— REQUIRED ACTION —
Repeat the passage of the Christmas Eve 2013 text below word for word, starting at "And yet I cannot" and ending at "or physical help.".

— EXTRACT PROVIDED —
%%
Christmas Eve 2013
“In those days a decree went out from Emperor Augustus that all the world should be registered. This was the first registration and was taken while Quirinius was governor of Syria.” And so begins the Nativity story from St. Luke, reminding us of the powerful people at the time of Jesus’ birth. Augustus and Quirinius and others just like them called the shots in that area of Palestine, or so they thought. With the sound of their voices and a stroke of the pen, they could make thousands of people move about like pawns on a chessboard. Joseph and a very pregnant Mary did as they were commanded, traveling from Galilee to Bethlehem because of Joseph’s heritage.
None of the powerful ones asked if it inconvenienced Joseph or Mary to make the 80 mile journey or so. It didn’t even cross their minds, or if it did, it would have been with evil delight. So traveled they did, and arrived in Bethlehem to find it full up. No guest rooms could be found even among the relatives. Finally someone offered them space by the animals—we’re not told if it happened to be a stable or a barn or even a cave. Simply that the manger would double as a bassinet after Mary gave birth to Jesus.
Which she did, of course. “While they were there, the time came for her to deliver her child. And she gave birth to her firstborn son, and wrapped him in swaddling clothes and laid him in a manger.”
The action moves immediately to an angel messenger. But, as Lutheran Bishop Craig Satterlee put it, Luke’s narrative turns completely away from the powerful. While you’d expect a heavenly messenger to by-pass the officials of the Empire, you might expect the angel to go and find the clergy. But “the angel’s announcement of the fulfillment of prophecy goes not to the Temple but to shepherds living in the fields.”
Shepherds were not trustworthy people and had little to no standing in the community. Their testimony wouldn’t hold up in court, and due to the constant moving of their herds, lived a vagrant life. But the messenger of the almighty appears to them in the fields of Bethlehem rather than going to the Holy of Holies in Jerusalem a mere 5 miles away.
Which makes good Bishop Satterlee suggest this: “If we want to experience the newborn Christ, and we take Luke’s account seriously, the last place to be on Christmas Eve is in church, because Jesus is being born where people need him most.”
Now before we start saying this is exactly the reason we’re Episcopalians and not Lutherans, let me unpack that a bit. On this most holy of nights, we pull out all the stops. We get dressed up in our fancy clothes and light all the candles in this church and decorate this place with dozens of poinsettias. We’ll hear exquisite music and will kneel once again to sing “Silent Night” as the lights are dimmed. And we do all this to celebrate Christ’s nativity together. This place is wonderfully resplendent and I am very grateful for all of this and the hours it took to make this festival Eucharist so memorable.
And yet I cannot help but think of the other places I’ve been this Advent season with parishioners. I’ve had the privilege of serving turkey soup to some three hundred homeless people in Boston at the St. Francis Center. I took communion to parishioners who are unable to get past the four walls of their homes due to their physical health. A group of us visited with seven young men in the lock up in Westborough who desperately want to be anywhere other than where they are at and long to have a mother’s home cooked meal. This past Sunday a band of carolers and saxophonists made their way to a nursing home to bring joy to the elderly who need to live in a 24 hour care facility due to their poor mental or physical help.
%%
— EXTRACTED INFORMATION —
%%
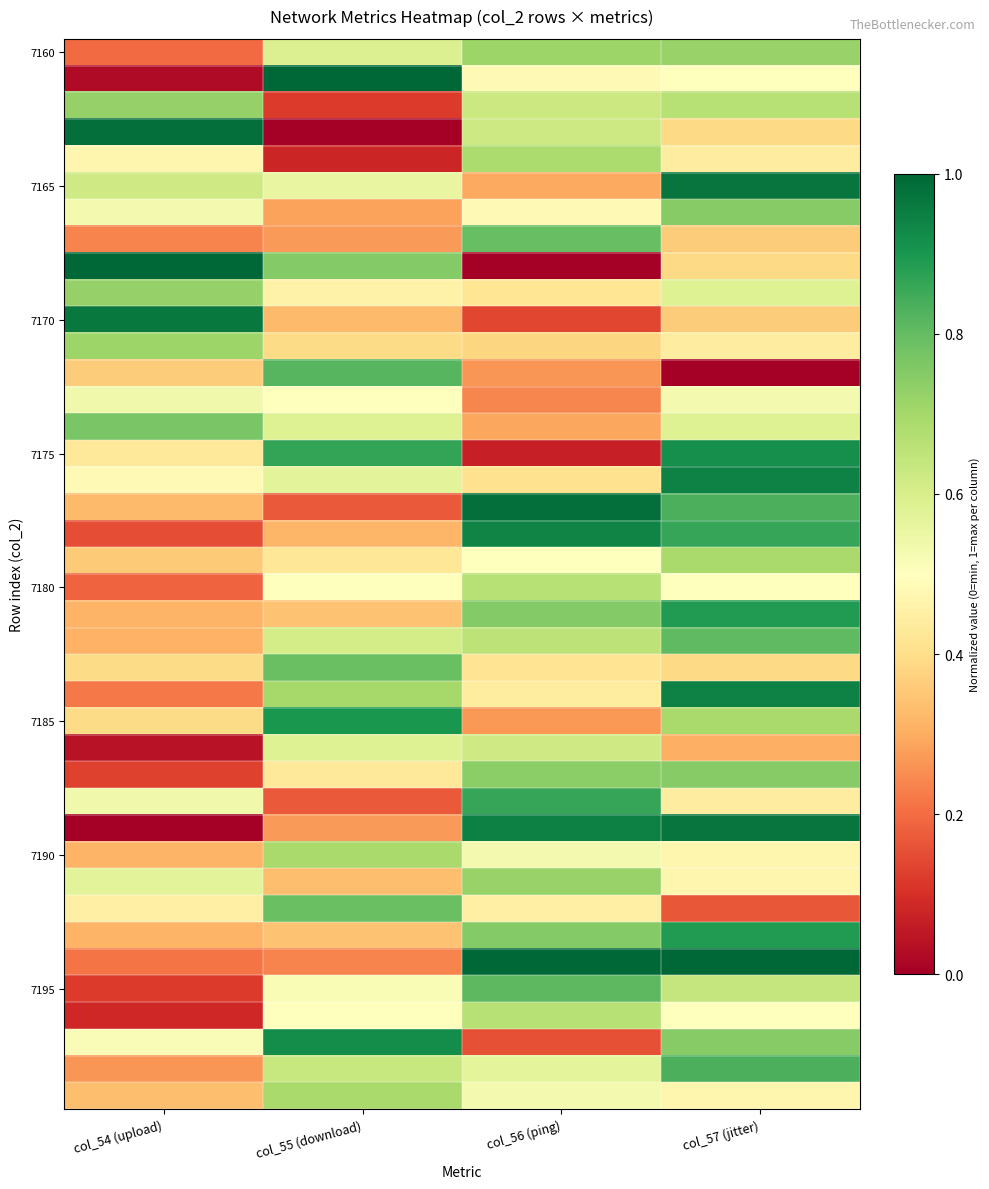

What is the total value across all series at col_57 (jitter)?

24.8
%%
%%
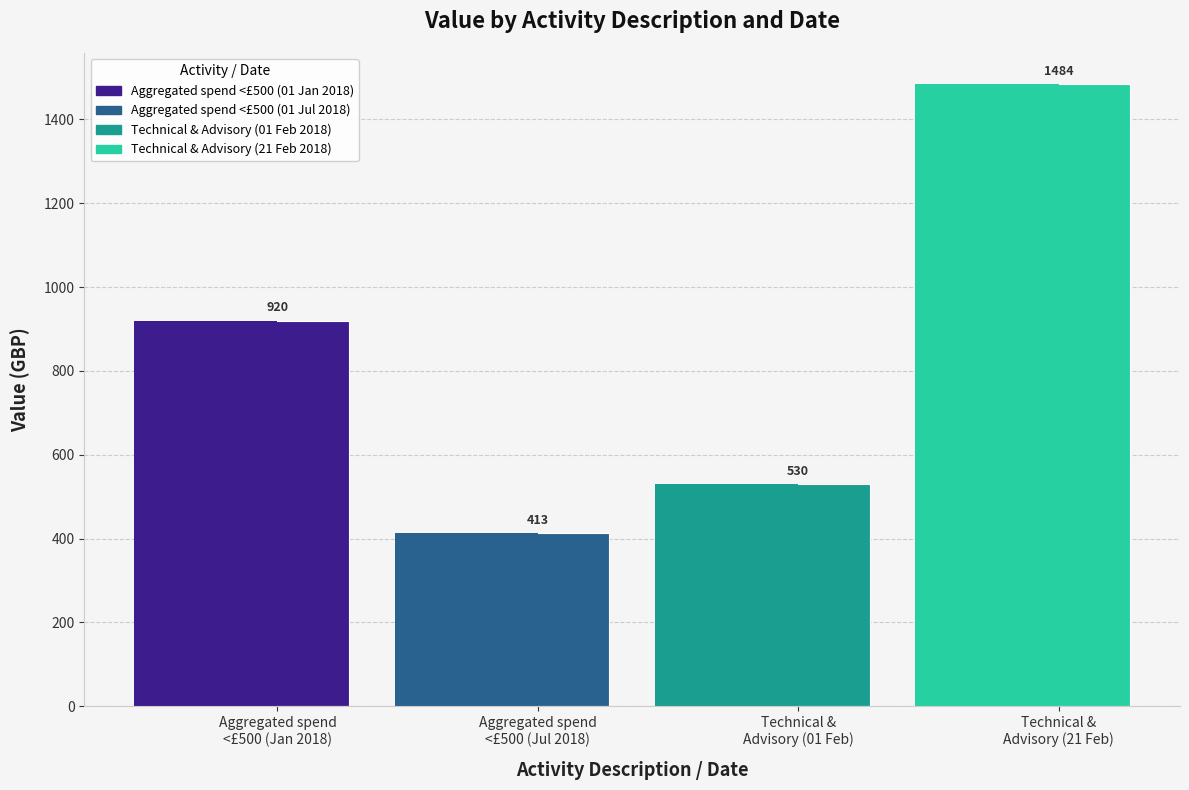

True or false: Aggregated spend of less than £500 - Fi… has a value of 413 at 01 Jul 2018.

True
%%
— SOLVED PROBLEM —
And yet I cannot help but think of the other places I’ve been this Advent season with parishioners. I’ve had the privilege of serving turkey soup to some three hundred homeless people in Boston at the St. Francis Center. I took communion to parishioners who are unable to get past the four walls of their homes due to their physical health. A group of us visited with seven young men in the lock up in Westborough who desperately want to be anywhere other than where they are at and long to have a mother’s home cooked meal. This past Sunday a band of carolers and saxophonists made their way to a nursing home to bring joy to the elderly who need to live in a 24 hour care facility due to their poor mental or physical help.